Aufgabe:
Wer hat laut dem Text über die beiden Ewigkeitslieder das Lied von Johann Rist umgedichtet?

Studientext:

● ● ● ●

Eine Generation nach dem Lied "O Ewigkeit, du Donnerwort!" nahm sich Kaspar Heunisch das Lied von Johann Rist erneut vor und dichtete es um. "O Ewigkeit, du Freudenwort" sang er. Und beides ist wahr. Zwischen beiden Liedern liegt die Begegnung mit Jesus. Im Licht seines Kreuzes erscheint die Ewigkeit nicht mehr als der Ort der Strafe. Jesus hat mit seinem Tod am Kreuz das Sühnegeld bezahlt und die Tür zum Paradies wieder geöffnet. Im Vertrauen auf ihn  bedeutet "Ewigkeit" nicht mehr: "Ich werde büßen müssen!" Für alle, die an Jesus glauben bedeutet Ewigkeit: Ich darf bei Gott leben. Jesus schenkt mir ein gültiges Visum für ein Land ohne Leid und Not, ohne Tumore und langsames Sterben.

● ● ● ●

Zeilen:
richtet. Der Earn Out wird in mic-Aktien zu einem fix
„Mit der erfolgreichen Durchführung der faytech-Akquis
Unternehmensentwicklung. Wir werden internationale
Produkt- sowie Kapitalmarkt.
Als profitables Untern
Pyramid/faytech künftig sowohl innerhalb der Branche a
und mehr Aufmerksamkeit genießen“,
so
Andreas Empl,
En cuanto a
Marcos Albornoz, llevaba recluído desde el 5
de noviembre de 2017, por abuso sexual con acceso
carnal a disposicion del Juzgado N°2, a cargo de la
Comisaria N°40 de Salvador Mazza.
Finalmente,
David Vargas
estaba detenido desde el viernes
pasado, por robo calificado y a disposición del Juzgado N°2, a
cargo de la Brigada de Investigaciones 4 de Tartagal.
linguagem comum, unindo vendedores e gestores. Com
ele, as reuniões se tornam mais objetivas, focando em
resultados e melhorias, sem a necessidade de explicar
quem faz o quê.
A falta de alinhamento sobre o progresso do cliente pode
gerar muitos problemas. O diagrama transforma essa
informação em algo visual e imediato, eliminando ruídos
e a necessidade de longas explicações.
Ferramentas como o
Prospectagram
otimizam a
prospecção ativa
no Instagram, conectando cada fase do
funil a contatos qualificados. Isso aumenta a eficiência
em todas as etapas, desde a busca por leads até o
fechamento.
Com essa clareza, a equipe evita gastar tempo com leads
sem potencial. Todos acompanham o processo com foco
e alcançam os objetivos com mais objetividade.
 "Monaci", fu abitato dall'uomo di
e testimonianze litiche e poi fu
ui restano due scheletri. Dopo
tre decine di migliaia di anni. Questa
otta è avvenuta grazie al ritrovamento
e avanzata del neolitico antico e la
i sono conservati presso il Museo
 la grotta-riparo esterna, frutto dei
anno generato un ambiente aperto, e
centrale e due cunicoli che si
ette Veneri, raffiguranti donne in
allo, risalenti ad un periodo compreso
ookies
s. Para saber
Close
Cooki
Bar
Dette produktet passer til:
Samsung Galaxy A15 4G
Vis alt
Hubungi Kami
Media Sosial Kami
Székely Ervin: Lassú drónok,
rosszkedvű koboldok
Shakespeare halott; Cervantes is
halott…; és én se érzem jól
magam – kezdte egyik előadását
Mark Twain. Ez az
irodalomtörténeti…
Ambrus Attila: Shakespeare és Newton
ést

● ● ● ●

Lösung:
Kaspar Heunisch hat das Lied von Johann Rist umgedichtet.